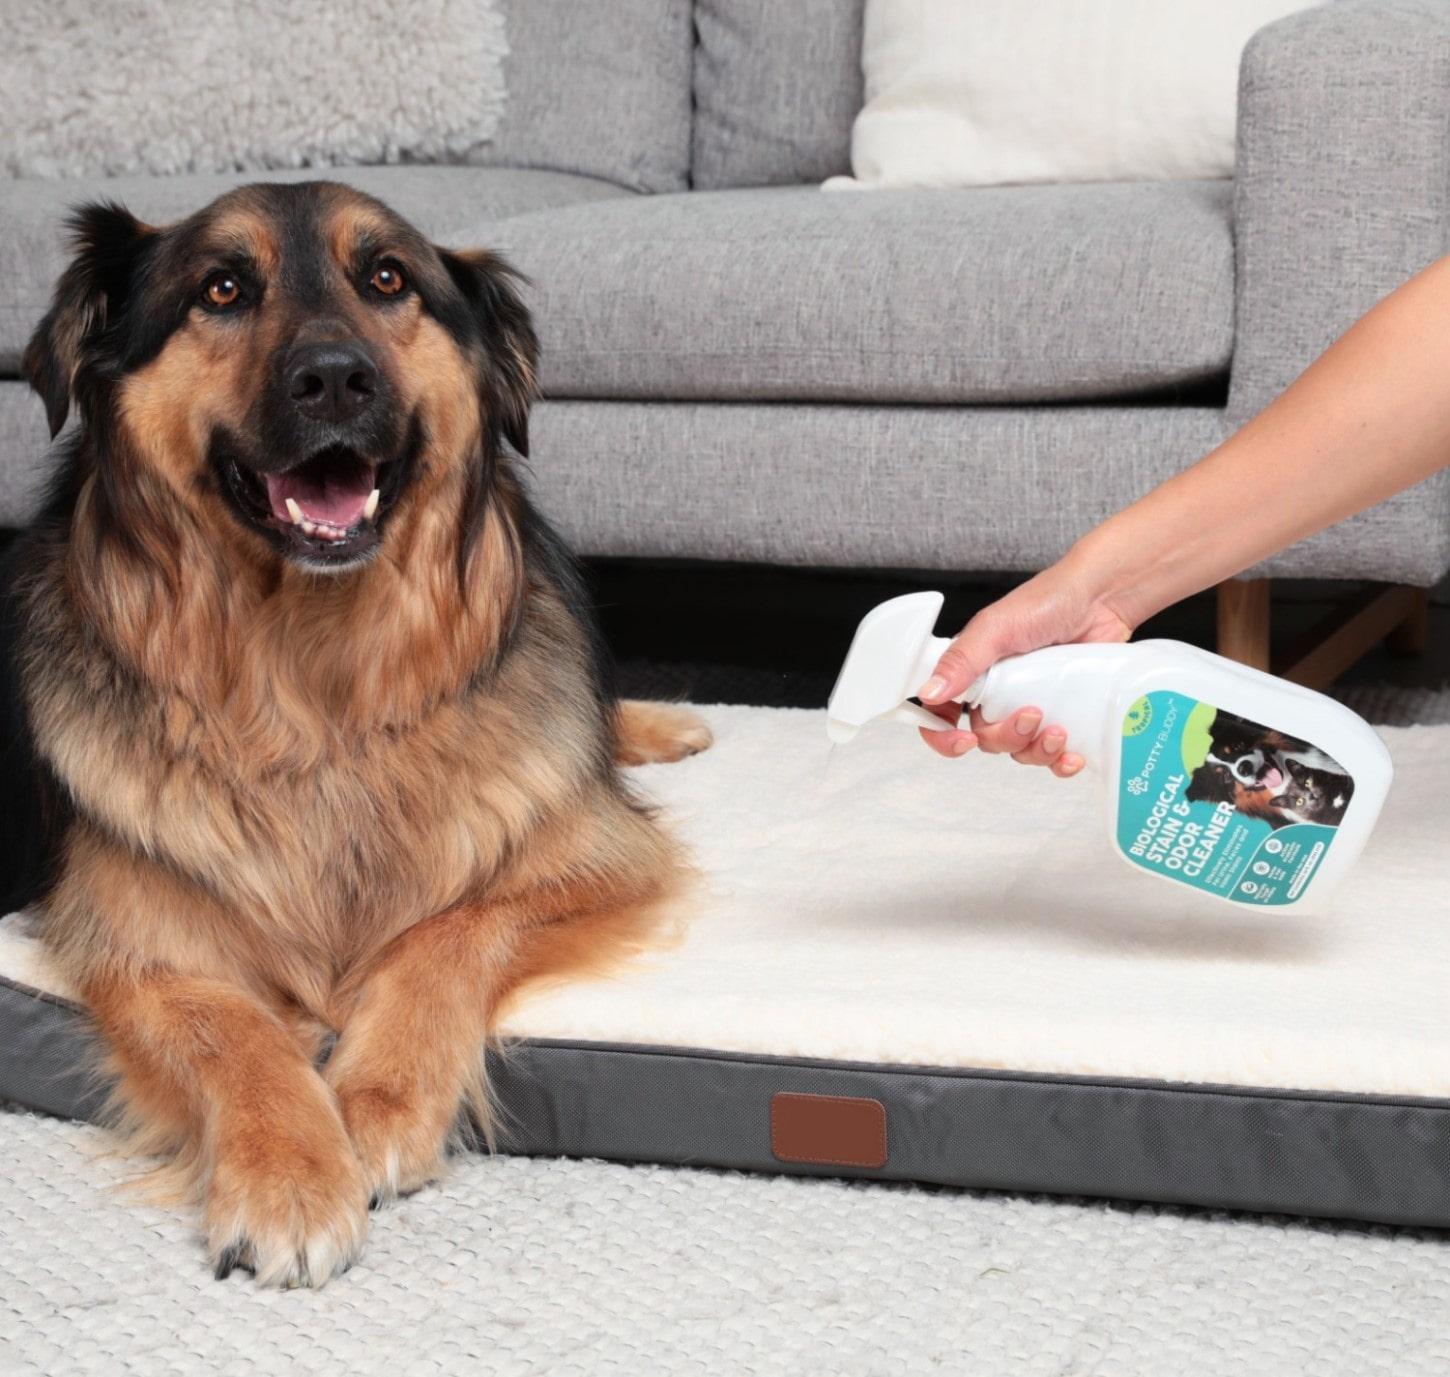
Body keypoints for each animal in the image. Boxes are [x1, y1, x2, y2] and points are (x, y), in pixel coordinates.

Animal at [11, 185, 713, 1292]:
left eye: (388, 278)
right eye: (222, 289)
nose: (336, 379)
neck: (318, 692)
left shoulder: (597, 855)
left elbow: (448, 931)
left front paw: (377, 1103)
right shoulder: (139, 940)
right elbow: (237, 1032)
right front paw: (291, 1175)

******

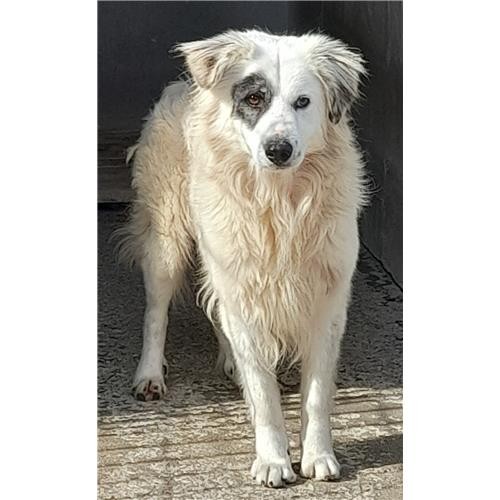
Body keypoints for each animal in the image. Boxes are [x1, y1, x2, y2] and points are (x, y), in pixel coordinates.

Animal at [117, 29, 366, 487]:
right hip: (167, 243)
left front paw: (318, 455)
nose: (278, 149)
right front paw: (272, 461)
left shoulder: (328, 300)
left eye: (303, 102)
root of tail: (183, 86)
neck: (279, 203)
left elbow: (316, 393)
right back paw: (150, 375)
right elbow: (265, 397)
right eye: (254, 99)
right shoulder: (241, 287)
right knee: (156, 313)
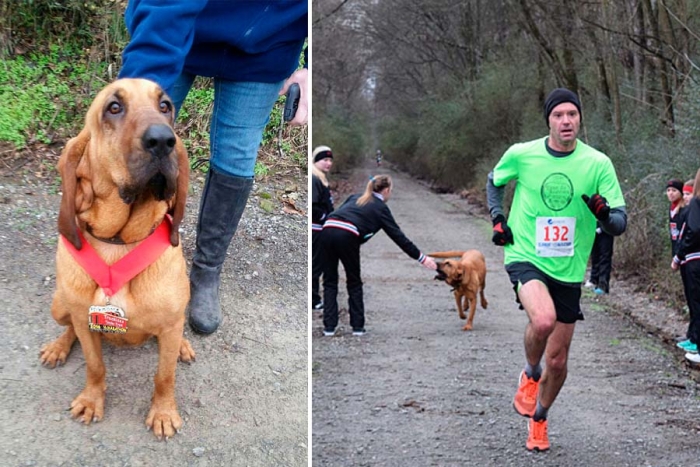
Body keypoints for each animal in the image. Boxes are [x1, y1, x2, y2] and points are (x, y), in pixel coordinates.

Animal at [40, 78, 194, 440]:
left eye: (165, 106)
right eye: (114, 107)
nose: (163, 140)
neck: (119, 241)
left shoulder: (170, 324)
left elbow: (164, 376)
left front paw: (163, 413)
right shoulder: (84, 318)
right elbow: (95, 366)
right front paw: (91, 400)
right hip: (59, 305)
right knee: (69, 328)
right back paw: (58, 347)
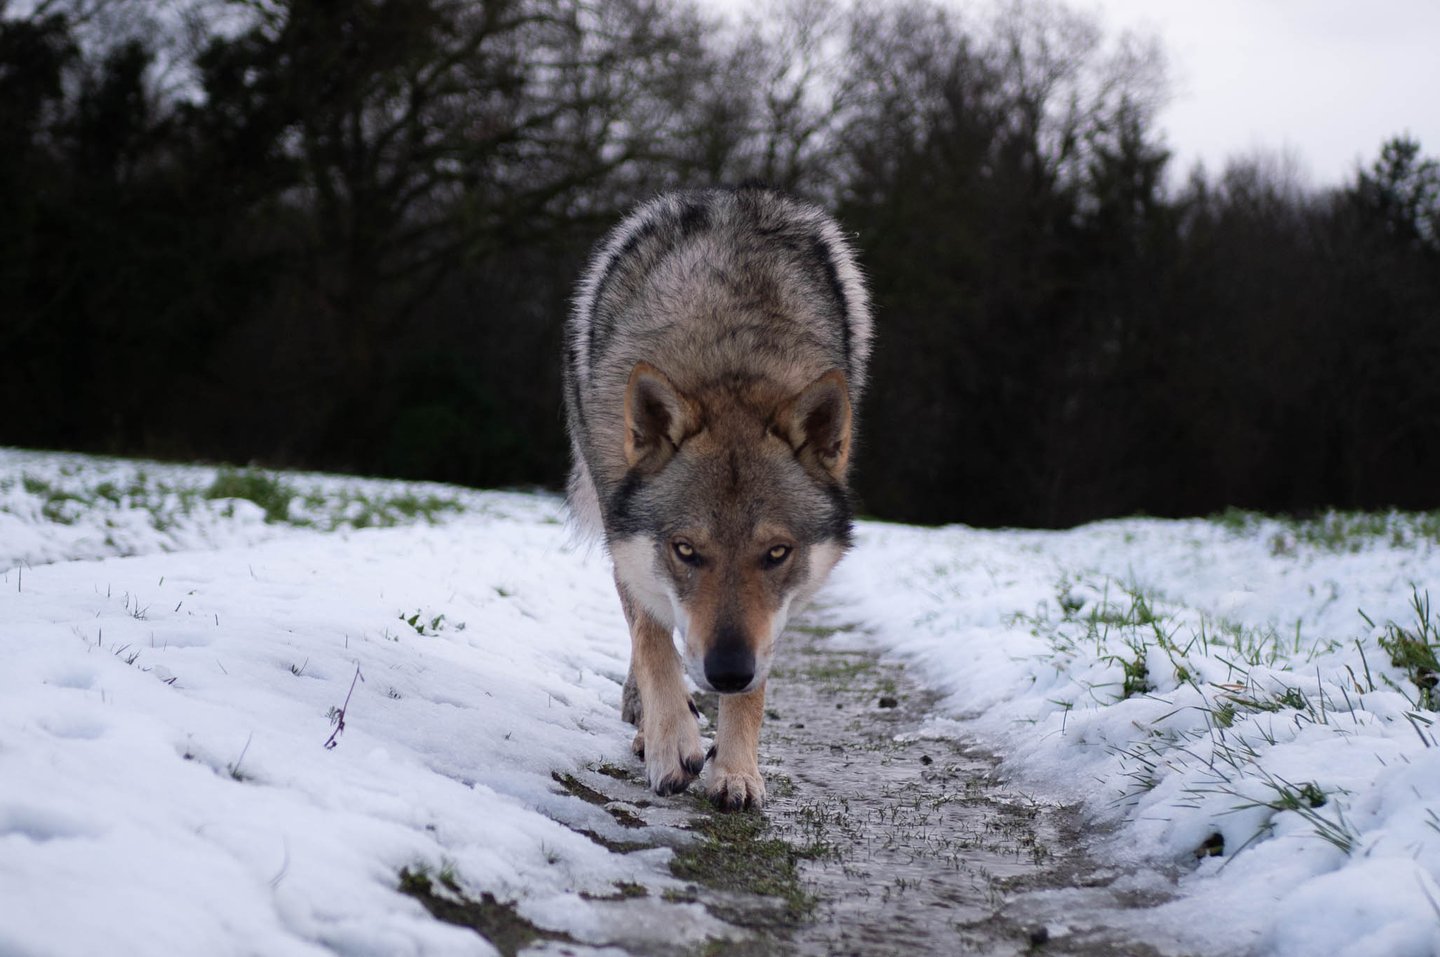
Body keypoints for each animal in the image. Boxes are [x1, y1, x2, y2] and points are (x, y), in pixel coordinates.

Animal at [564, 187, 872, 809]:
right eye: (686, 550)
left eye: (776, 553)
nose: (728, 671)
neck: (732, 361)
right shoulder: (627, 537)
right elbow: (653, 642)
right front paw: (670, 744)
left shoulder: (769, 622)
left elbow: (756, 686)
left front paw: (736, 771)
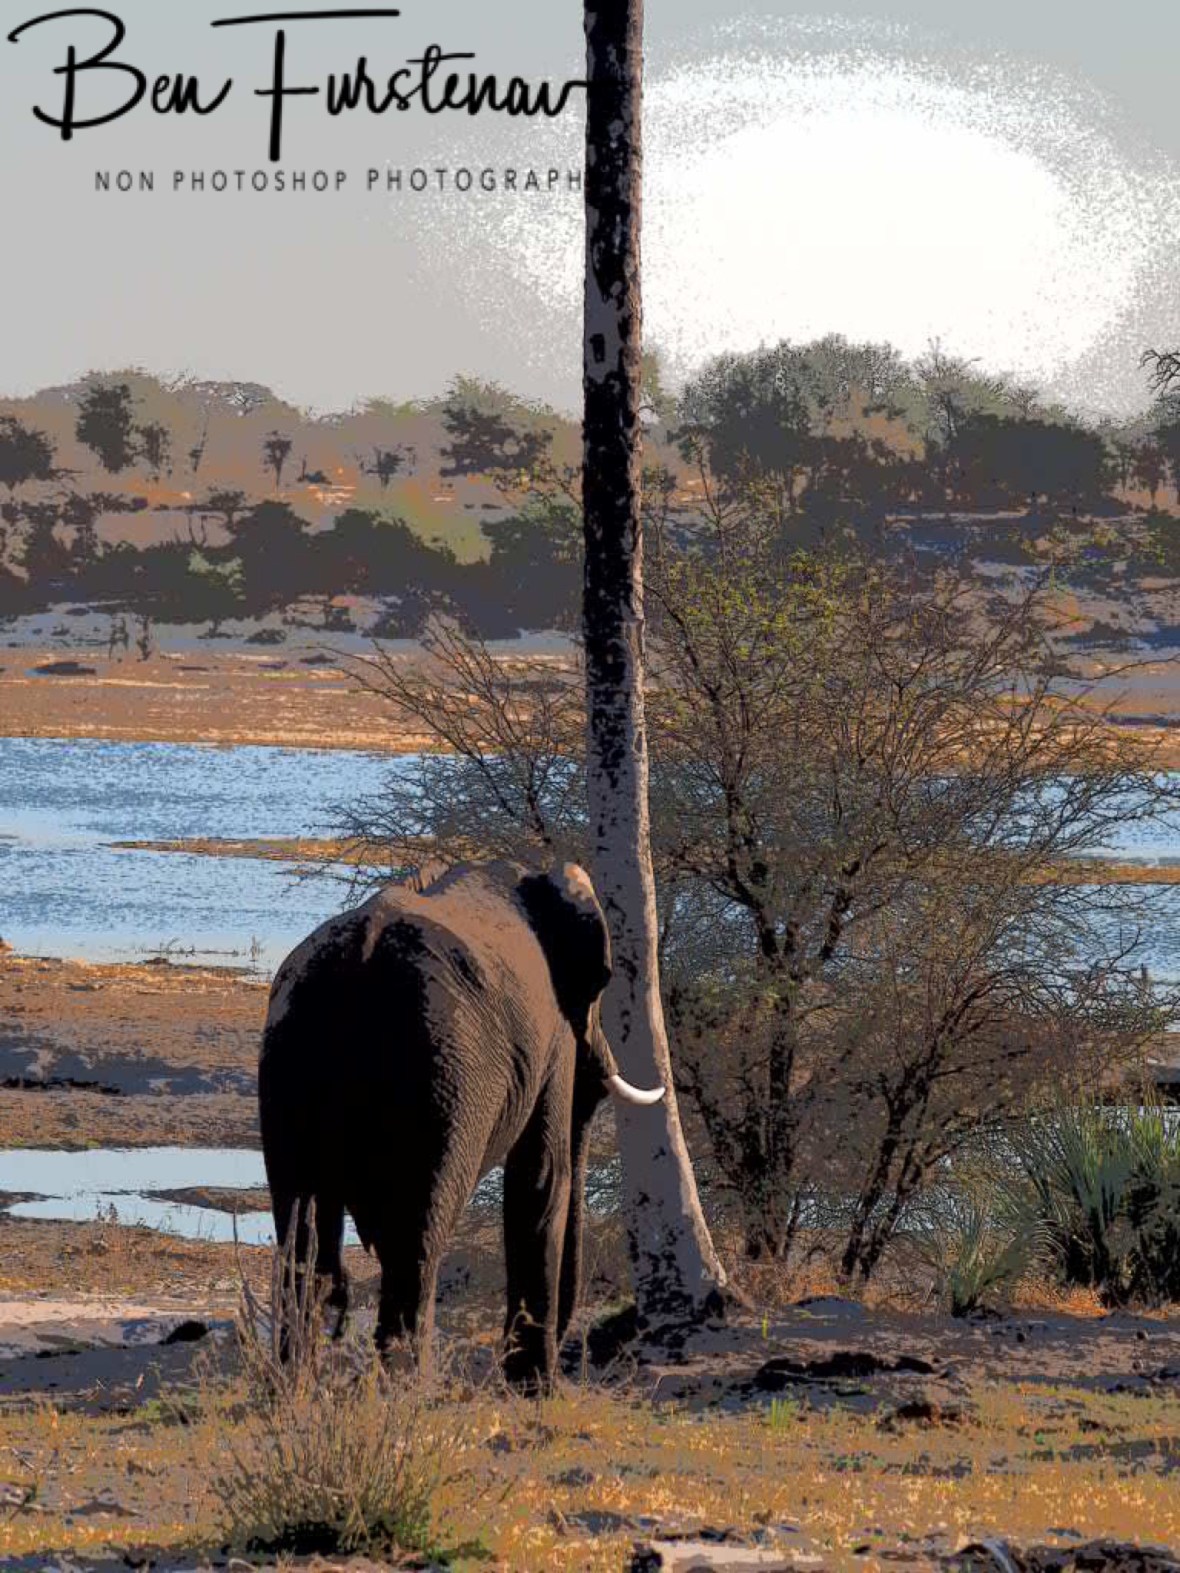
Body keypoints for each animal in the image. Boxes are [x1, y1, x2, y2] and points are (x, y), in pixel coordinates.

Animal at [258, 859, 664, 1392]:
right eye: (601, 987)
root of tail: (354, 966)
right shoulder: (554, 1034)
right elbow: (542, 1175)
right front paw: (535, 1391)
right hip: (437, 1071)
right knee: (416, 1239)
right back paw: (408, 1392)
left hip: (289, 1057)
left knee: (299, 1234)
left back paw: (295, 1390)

******

### TO DO
If a line in the records contains "shoulder", report it.

### WRITTEN ANSWER
left shoulder: (597, 855)
right shoulder: (139, 940)
left shoulder: (328, 300)
right shoulder: (241, 287)
left shoulder: (170, 324)
right shoulder: (84, 318)
right shoulder: (627, 537)
left shoulder: (769, 622)
right shoulder: (554, 1034)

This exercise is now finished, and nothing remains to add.